The DOSE outcome’s ability to predict death or new disability at six months improved over time, with AUROC >0.800 after Day 16 for all ECMO types and minimal gains after Day 28. Results were similar for 12-month outcomes. DOSE outperformed ECMO duration, ventilation duration, and ICU length of stay for prediction. It showed moderate correlation with death or new disability (confirming convergent validity) and negligible correlation with BMI (confirming divergent validity).
Compared to 28-day mortality, both static and longitudinal DOSE outcomes significantly increased power in trial simulations. For VV ECMO, achieving 80% power with an OR of 1.30 required ~150 patients/arm using DOSE versus 600/arm using 28-day mortality, saving 550–900 patients in total. Longitudinal DOSE increased power by up to 11% over static DOSE, further reducing required sample sizes. For example, with an OR of 1.20, ~300/arm (longitudinal DOSE) vs. 375/arm (static DOSE) were needed in VV ECMO. An OR of 1.15 in longitudinal DOSE translated to a 3–5% absolute mortality reduction, demonstrating efficiency and feasibility advantages for clinical trials.
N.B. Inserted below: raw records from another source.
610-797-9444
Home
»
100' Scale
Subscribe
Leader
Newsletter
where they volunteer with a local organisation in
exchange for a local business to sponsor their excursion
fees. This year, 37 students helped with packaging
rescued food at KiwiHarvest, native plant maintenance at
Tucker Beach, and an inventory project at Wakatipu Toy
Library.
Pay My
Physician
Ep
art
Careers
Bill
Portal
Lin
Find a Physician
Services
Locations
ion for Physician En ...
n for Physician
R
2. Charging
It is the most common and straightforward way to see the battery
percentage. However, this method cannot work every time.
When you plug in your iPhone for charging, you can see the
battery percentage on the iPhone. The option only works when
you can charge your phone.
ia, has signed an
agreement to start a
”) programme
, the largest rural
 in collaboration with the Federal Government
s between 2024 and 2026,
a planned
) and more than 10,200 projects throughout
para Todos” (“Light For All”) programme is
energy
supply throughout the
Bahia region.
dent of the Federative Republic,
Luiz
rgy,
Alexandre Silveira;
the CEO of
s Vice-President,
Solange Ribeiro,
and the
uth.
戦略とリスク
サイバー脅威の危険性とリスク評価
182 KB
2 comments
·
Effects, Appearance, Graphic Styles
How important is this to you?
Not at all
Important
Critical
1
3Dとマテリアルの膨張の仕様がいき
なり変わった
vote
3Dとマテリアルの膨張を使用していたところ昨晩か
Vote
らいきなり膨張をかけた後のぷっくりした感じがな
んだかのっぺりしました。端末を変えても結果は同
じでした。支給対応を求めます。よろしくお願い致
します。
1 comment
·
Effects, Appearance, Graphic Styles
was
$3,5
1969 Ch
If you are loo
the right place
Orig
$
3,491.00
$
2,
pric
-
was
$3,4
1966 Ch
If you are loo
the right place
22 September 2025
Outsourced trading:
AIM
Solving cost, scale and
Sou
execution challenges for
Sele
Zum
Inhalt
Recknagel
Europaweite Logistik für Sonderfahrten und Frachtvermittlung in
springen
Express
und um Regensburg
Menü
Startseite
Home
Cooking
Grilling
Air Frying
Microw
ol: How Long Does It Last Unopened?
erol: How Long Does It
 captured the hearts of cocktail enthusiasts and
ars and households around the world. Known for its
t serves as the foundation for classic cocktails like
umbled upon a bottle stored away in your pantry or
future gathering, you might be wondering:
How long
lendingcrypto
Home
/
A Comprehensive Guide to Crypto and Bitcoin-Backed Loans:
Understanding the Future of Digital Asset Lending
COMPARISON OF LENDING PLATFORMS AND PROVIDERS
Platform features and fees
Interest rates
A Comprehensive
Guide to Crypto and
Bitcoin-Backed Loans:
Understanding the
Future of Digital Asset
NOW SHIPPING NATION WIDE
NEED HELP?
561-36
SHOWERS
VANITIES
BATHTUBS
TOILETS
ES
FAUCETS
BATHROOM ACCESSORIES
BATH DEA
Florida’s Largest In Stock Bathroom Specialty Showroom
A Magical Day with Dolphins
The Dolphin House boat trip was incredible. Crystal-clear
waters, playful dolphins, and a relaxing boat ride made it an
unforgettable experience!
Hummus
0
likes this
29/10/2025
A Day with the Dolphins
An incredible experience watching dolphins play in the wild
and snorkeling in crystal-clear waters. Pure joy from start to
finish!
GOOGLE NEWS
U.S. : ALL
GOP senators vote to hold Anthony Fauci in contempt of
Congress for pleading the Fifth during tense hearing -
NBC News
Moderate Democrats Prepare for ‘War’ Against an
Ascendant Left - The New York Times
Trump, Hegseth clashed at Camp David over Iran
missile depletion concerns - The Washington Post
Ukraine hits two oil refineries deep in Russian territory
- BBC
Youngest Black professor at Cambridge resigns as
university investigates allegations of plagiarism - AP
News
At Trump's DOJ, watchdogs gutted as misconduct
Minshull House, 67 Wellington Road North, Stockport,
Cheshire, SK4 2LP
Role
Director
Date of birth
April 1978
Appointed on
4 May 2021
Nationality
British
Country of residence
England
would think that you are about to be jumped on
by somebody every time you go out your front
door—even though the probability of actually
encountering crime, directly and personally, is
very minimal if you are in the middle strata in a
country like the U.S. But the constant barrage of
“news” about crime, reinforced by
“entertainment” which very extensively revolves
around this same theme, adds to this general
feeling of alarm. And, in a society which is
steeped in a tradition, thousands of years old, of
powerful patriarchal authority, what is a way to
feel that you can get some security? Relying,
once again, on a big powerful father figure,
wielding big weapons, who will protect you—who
This study introduces the DOSE longitudinal ordinal outcome for ECMO trials, capturing six daily categories from death to hospital discharge. DOSE showed strong predictive performance (AUROC >0.800) for death or new disability at 6 and 12 months across ECMO types, with daily collection up to Day 28 sufficient for prediction while reducing workload. Compared to static DOSE and 28-day mortality, longitudinal DOSE increased trial power. As ICU trials focused solely on mortality often yield inconclusive results due to small effect sizes, DOSE offers a patient-centred, efficient alternative for evaluating long-term outcomes in ECMO trials.
Clinical trials often collect detailed daily data but underuse it, particularly in critical care. While daily patient status has been used in COVID-19 and coronary disease trials, ICU trials typically use derived outcomes (e.g., ventilator-free days) that lose granular information. Leveraging full daily data with longitudinal models can increase statistical power, reduce required sample sizes, and better handle outcomes like death. Compared to methods like win-ratio or multistate models, the approach in this study effectively incorporates event timing, avoids ranking event importance, provides clear treatment effect estimates, and manages missing data.
The DOSE scale should employ the estimand framework to clearly define the clinical question and align analysis and power calculations accordingly. The composite outcome incorporates death and organ support trajectory, reflecting survival and physical recovery within 28 days. DOSE predicts physical impairments well but is less predictive of cognitive and social outcomes, which involve longer-term recovery processes. This highlights the need for separate predictive models and interventions addressing both physical and cognitive recovery after ICU. Future research could identify earlier markers to better predict cognitive and social outcomes alongside physical recovery.